Debate sobre desoneração da folha de pagamento é marcado para 4 de novembro

Decisão do presidente do Senado, Davi Alcolumbre, gera preocupação de possível novo adiamento há menos de dois meses para o fim do ano

  • Por Gabriel Bosa
  • 06/10/2020 17h18
Jefferson Rudy/Agência SenadoVotação em conjunto com a Câmara dos Deputados foi adiada diversas vezes pela falta de acordo entre governo e parlamentares

Um dos principais focos de discussão para a entrega da segunda etapa da reforma tributária, a desoneração da folha de pagamento, está previsto para ser discutido em plenário no dia 4 de novembro, divulgou o presidente do Senado, Davi Alcolumbre (DEM-AC), nesta terça-feira, 6. A sessão conjunta com a Câmara dos Deputados irá debater o veto do presidente Jair Bolsonaro (sem partido) à extensão do benefício para 17 setores da economia até dezembro 2021, conforme definido pelos congressistas junto com Programa Emergencial de Manutenção do Emprego e Renda, que permite a redução de jornada de trabalho e salário em meio à pandemia do novo coronavírus.

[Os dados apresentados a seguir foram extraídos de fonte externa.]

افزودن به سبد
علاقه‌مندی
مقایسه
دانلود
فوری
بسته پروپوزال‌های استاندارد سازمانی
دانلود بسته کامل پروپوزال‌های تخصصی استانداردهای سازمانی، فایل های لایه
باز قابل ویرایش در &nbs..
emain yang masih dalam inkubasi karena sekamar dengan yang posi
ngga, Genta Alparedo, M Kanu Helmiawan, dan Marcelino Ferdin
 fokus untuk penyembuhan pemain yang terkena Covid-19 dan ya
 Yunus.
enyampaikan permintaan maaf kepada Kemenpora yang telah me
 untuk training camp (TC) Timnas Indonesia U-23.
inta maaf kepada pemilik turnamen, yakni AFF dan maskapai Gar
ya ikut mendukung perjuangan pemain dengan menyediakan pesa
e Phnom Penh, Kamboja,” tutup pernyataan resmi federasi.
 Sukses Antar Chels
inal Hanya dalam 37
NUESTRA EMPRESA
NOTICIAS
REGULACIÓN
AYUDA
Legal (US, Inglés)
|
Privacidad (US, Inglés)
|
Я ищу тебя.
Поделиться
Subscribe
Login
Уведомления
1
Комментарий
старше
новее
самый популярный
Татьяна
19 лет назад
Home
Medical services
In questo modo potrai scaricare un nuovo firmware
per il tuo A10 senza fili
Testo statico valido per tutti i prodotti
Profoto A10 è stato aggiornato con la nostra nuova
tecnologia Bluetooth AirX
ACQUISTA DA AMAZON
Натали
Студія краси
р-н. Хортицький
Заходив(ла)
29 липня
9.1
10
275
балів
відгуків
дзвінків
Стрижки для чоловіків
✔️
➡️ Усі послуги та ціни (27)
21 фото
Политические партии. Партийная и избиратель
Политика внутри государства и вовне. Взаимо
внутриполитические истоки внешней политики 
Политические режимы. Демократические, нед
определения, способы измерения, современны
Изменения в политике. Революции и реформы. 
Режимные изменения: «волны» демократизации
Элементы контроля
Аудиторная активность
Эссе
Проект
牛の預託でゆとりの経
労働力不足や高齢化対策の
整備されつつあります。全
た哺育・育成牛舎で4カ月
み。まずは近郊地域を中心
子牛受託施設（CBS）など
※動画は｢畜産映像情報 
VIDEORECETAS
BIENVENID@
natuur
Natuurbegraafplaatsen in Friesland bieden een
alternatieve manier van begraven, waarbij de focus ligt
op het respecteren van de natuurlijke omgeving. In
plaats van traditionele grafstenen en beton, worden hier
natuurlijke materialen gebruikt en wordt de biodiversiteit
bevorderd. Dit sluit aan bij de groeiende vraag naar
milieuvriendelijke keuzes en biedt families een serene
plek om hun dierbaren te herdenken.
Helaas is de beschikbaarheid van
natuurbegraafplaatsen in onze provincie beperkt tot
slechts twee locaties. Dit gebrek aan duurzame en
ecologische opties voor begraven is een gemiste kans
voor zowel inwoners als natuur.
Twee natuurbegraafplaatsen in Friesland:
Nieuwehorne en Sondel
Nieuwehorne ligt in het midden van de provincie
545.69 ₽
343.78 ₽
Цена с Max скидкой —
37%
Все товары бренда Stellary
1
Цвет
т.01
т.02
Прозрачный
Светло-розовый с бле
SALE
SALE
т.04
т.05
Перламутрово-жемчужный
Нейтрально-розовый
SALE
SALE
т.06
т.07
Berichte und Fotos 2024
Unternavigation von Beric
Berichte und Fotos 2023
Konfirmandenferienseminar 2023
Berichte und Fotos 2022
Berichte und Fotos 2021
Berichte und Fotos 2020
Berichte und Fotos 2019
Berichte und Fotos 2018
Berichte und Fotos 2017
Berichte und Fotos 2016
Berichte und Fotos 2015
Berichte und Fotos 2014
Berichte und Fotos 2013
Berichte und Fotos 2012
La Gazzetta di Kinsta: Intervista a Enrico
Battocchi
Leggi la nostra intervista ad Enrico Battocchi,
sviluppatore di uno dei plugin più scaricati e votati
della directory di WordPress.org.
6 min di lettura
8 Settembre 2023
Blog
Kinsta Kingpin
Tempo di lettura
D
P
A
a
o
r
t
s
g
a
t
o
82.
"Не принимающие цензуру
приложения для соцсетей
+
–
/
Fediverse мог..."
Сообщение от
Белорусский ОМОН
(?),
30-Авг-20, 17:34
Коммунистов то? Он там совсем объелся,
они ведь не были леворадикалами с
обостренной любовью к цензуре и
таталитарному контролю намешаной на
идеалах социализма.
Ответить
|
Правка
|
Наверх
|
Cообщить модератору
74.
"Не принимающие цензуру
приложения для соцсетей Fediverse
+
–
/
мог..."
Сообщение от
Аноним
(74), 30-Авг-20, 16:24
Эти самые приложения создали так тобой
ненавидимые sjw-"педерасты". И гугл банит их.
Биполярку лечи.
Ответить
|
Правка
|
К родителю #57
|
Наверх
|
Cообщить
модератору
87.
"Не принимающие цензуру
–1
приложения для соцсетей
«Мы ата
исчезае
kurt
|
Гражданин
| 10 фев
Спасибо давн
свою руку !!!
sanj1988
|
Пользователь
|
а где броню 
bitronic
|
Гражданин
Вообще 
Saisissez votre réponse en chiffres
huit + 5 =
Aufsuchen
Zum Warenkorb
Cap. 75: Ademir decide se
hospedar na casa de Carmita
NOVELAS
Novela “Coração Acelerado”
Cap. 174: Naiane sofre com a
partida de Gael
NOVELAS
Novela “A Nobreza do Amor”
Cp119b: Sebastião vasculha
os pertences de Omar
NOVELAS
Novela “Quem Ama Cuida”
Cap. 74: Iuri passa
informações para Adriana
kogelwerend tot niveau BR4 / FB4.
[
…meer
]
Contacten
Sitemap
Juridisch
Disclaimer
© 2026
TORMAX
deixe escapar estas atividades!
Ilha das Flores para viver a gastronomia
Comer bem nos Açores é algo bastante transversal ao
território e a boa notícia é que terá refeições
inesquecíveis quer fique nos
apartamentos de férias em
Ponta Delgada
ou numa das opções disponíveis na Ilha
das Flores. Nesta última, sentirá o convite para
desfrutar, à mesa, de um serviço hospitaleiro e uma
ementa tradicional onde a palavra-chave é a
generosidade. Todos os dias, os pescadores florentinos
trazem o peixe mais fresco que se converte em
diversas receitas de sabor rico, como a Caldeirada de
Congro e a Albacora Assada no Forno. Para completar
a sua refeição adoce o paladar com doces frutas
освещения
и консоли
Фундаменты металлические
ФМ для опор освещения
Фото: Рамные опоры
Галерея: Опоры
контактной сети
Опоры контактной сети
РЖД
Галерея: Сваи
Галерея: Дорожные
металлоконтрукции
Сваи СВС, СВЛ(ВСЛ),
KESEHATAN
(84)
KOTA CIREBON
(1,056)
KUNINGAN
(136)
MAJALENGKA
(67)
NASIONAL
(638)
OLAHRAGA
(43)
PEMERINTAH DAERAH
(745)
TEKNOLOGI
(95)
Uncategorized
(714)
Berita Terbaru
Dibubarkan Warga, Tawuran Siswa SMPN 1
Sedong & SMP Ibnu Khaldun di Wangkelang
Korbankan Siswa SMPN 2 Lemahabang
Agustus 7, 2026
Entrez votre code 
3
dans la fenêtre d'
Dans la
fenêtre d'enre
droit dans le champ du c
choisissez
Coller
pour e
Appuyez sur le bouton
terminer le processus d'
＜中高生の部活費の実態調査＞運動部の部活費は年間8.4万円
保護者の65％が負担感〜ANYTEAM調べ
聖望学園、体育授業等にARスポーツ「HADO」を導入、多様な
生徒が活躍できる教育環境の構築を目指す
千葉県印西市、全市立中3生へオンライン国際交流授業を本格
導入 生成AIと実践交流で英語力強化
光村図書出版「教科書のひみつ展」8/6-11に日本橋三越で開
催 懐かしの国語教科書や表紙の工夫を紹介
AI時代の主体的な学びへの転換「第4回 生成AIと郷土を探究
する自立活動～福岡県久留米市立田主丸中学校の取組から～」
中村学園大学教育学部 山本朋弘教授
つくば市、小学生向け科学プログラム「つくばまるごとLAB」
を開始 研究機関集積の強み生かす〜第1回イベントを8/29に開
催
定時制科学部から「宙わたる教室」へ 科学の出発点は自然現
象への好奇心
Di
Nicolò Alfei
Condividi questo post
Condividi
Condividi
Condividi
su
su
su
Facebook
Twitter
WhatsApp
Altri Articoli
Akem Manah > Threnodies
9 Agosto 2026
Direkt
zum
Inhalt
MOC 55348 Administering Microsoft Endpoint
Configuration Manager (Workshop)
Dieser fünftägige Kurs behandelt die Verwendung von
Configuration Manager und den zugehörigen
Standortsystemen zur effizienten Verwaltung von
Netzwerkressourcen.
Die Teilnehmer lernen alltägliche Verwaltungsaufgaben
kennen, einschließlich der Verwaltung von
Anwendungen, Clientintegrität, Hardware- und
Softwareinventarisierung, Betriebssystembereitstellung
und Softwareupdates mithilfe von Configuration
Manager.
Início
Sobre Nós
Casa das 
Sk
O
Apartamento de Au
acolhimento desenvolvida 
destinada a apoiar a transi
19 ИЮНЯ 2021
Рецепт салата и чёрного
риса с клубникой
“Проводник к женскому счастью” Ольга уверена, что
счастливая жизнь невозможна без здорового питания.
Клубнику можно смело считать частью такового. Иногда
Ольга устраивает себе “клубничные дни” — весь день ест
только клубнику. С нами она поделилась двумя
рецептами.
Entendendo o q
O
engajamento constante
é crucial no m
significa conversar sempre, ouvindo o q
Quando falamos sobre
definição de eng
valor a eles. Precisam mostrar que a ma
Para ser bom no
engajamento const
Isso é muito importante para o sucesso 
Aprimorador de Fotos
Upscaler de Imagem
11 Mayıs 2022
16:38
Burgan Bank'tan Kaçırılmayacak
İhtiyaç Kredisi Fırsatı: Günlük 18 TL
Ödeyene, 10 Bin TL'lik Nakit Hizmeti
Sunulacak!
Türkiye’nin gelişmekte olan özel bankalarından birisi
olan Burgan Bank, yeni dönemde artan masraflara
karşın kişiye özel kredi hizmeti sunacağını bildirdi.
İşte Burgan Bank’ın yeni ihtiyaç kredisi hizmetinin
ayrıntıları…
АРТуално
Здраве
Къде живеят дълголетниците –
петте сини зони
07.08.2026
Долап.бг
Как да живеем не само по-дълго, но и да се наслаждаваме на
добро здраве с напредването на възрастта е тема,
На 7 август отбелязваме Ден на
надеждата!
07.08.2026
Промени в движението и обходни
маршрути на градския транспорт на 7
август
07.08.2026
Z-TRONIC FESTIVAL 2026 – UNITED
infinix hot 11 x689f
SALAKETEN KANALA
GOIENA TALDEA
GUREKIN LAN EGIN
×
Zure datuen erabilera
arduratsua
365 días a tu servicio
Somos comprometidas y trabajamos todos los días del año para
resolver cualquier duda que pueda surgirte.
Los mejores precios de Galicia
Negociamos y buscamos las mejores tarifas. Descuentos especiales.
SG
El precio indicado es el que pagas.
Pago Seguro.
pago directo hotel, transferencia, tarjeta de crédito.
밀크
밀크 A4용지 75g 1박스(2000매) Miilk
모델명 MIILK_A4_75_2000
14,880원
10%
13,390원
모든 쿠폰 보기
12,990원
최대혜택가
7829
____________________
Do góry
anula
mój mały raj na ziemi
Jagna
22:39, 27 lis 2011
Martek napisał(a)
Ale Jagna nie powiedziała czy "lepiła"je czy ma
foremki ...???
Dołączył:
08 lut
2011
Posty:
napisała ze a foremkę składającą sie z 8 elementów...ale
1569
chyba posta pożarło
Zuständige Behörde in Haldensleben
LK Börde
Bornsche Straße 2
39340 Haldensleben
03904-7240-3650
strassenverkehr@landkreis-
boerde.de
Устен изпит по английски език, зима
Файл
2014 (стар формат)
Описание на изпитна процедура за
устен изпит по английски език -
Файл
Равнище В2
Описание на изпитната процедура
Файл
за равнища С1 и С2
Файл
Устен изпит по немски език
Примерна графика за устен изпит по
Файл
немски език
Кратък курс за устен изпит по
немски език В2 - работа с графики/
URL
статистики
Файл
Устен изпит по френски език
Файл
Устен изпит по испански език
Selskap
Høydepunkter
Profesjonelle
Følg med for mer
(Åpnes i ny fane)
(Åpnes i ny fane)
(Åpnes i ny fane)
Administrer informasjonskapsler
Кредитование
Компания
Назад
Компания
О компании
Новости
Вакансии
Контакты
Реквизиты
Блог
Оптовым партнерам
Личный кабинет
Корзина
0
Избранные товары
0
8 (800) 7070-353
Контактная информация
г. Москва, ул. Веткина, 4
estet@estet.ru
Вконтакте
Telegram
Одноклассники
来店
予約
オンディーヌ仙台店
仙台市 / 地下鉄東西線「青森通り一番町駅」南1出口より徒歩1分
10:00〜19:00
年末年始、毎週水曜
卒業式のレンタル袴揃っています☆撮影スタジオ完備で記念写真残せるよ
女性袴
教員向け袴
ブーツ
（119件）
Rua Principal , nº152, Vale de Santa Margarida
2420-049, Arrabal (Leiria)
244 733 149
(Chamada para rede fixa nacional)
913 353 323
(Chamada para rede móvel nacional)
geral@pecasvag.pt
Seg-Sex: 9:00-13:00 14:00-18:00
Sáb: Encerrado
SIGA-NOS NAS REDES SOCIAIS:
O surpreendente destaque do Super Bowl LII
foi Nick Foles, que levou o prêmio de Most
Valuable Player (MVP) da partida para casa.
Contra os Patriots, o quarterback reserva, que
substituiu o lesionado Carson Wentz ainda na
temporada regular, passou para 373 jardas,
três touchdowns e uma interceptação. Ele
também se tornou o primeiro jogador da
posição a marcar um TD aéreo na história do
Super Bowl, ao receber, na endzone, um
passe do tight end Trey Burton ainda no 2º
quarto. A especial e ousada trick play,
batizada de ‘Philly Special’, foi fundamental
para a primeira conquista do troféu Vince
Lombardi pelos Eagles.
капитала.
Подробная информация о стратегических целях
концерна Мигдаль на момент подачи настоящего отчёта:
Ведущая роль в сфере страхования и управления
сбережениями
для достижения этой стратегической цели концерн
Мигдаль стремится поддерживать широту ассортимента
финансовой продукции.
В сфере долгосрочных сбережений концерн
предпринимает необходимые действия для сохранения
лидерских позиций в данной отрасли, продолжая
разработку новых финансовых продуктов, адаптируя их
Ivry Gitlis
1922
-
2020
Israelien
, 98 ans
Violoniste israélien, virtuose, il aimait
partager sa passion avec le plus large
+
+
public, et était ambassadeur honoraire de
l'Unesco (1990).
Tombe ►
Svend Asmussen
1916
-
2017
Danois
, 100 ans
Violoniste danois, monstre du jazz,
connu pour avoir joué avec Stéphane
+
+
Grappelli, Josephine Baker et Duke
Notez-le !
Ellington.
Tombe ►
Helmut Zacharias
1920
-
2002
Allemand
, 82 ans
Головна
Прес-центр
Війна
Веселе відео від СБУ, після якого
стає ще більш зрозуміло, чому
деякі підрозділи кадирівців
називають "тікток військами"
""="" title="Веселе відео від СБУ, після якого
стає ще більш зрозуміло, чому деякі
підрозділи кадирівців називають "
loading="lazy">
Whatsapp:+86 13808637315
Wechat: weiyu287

A discussão já foi adiada em outras oportunidades, e o temor de alguns parlamentares é que o veto seja mantido de forma automática caso o debate seja mais uma vez adiado há menos de dois meses para o fim do ano. “Se por acado não ter quórum na sessão do dia 4, dificilmente teremos calendário para apreciar esses vetos e votações ainda esse ano. Pode ser muito ruim esse calendário”, afirma o senador Major Olímpio, líder do PSL no Senado. Porém, segundo Edison Fernando, professor de Direito da Fundação Getulio Vargas (FGV), de São Paulo, o prazo oficial se encerra apenas no próximo ano. “O tributo devido em janeiro vence em fevereiro. Com isso, o prazo para derrubar o veto seria o mês de janeiro de 2021”, afirma.

A lei atual determina o benefício fiscal para 17 setores da economia, entre eles os serviços de call center, transporte, construção civil, têxtil e tecnologia da informação. Somados, eles geram aproximadamente 6 milhões de empregos no país. A medida para impulsionar o mercado de trabalho foi criada na gestão da presidente Dilma Rousseff (PT) e prevê que esses segmentos contribuam com taxas que vão de 1% a 4,5% sobre o faturamento bruto, enquanto os outros segmentos são cobrados em 20%.

A desoneração da folha de pagamento é um dos pontos centrais da reforma tributária, e há meses o governo federal negocia com o Congresso a manutenção do veto ante a troca por medidas permanentes de benefícios tributários ao pagamento de salários. A proposta do governo prevê a desoneração do imposto sobre quem recebe um salário mínimo (hoje em R$ 1.045) e de reduzir a alíquota para outras faixas salariais. Para compensar a perda de receita, a equipe do ministro da Economia, Paulo Guedes, sugere a criação de um imposto sobre todas as transições financeiras, aos moldes da extinta CPMF. O lançamento do tributo foi diversas vezes rechaçado pelo presidente da Câmara, Rodrigo Maia (DEM-RJ), e se tornou o principal empecilho ao envio da segunda frente da reforma tributária projetada pelo governo federal.